The Strange Case of Rachel K
- First edition hardcover
- Author: Rachel Kushner
- Language: English
- Genre: Short stories
- Publisher: New Directions
- Publication date: March 24, 2015
- Publication place: United States
- Media type: Print (hardback)
- Pages: 96 pp (first edition, hardback)
- ISBN: 978-0811224215 (first edition, hardback)
- Preceded by: The Flamethrowers
- Followed by: The Mars Room

= The Strange Case of Rachel K =

Short story collection by Rachel Kushner

The Strange Case of Rachel K is a 2015 short story collection by American author Rachel Kushner.

The book was released on March 24, 2015 through New Directions Publishing and it consists of three short stories which appeared previously in various literary journals. The two first stories, "The Great Exception" and "Debouchement" are early versions of parts of Rachel Kushner's debut novel Telex from Cuba (2008)

* [Directions]
1. Summarize the article on The Strange Case of Rachel K in two sentences.
2. Carry the article on The Strange Case of Rachel K forward from its last line.
The material comes from a different source than the article.

* [Provided records]
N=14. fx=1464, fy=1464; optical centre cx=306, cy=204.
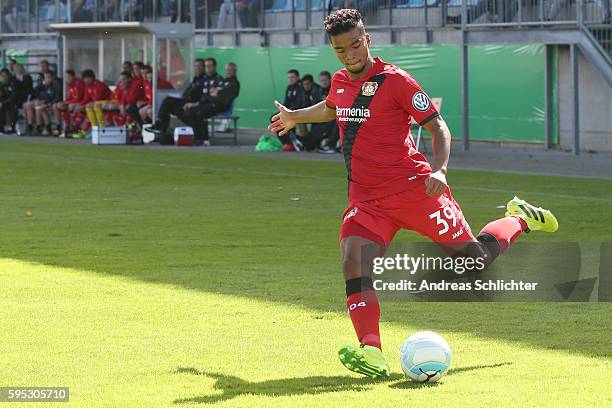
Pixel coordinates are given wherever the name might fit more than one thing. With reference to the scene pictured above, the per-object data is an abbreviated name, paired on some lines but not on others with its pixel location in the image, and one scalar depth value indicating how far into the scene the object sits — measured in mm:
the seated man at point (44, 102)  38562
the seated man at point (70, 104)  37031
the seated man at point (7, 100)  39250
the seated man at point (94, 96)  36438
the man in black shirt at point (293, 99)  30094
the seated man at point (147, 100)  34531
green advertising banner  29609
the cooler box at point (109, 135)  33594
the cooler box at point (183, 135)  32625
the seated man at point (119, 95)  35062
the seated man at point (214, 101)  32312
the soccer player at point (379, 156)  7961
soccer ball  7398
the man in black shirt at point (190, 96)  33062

* * *

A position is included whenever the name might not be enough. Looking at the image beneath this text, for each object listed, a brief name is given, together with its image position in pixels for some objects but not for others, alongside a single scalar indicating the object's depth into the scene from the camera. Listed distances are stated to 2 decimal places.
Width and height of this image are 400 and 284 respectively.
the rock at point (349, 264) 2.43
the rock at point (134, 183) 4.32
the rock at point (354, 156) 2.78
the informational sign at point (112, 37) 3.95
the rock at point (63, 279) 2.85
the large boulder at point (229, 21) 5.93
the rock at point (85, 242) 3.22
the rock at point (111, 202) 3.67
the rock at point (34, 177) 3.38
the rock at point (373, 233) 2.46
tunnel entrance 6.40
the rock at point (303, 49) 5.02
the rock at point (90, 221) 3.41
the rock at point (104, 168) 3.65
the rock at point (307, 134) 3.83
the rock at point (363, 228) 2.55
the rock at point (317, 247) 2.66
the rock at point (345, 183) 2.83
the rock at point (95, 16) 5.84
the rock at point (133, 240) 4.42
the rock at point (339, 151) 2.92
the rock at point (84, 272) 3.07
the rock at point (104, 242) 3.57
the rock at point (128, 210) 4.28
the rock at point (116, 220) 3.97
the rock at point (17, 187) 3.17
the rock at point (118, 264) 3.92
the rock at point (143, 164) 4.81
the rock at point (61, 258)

* [Answers]
1. The Strange Case of Rachel K is a short story collection by American author Rachel Kushner, released through New Directions Publishing on March 24, 2015. It consists of three stories that first appeared in various literary journals, and the first two, "The Great Exception" and "Debouchement," are early versions of parts of Kushner's debut novel Telex from Cuba (2008).

2.
== Title ==
In the short preface of the book, the author explains that The Strange Case of Rachel K is the name of a "Cuban film made in the early 1970's [El extraño caso de Rachel K (1973) directed by Oscar Valdés], during Cuba's great revolutionary renaissance" which recounts the story of a real person named Rachel K "a 1930's courtesan found murdered in a hotel room". Although Kushner has not seen the film, she uses this story as the basis of her own interpretation of the event.

== Reception ==
The collection received generally positive reviews upon its release. A review for the Chicago Tribune points out that "those already sold on Kushner will be eager to read the raw materials of her debut novel" and that it shows "a compelling case for [Kushner's] prose". Another review for the Toronto Star says the stories show "a sense of how excitingly intense and weird Kushner can get" and that they give "a seeming prescience [of her later novels] that will only give her fans reason to love her more".

== List of stories ==
- "The Great Exception"
- "Debouchement"
- "The Strange Case of Rachel K"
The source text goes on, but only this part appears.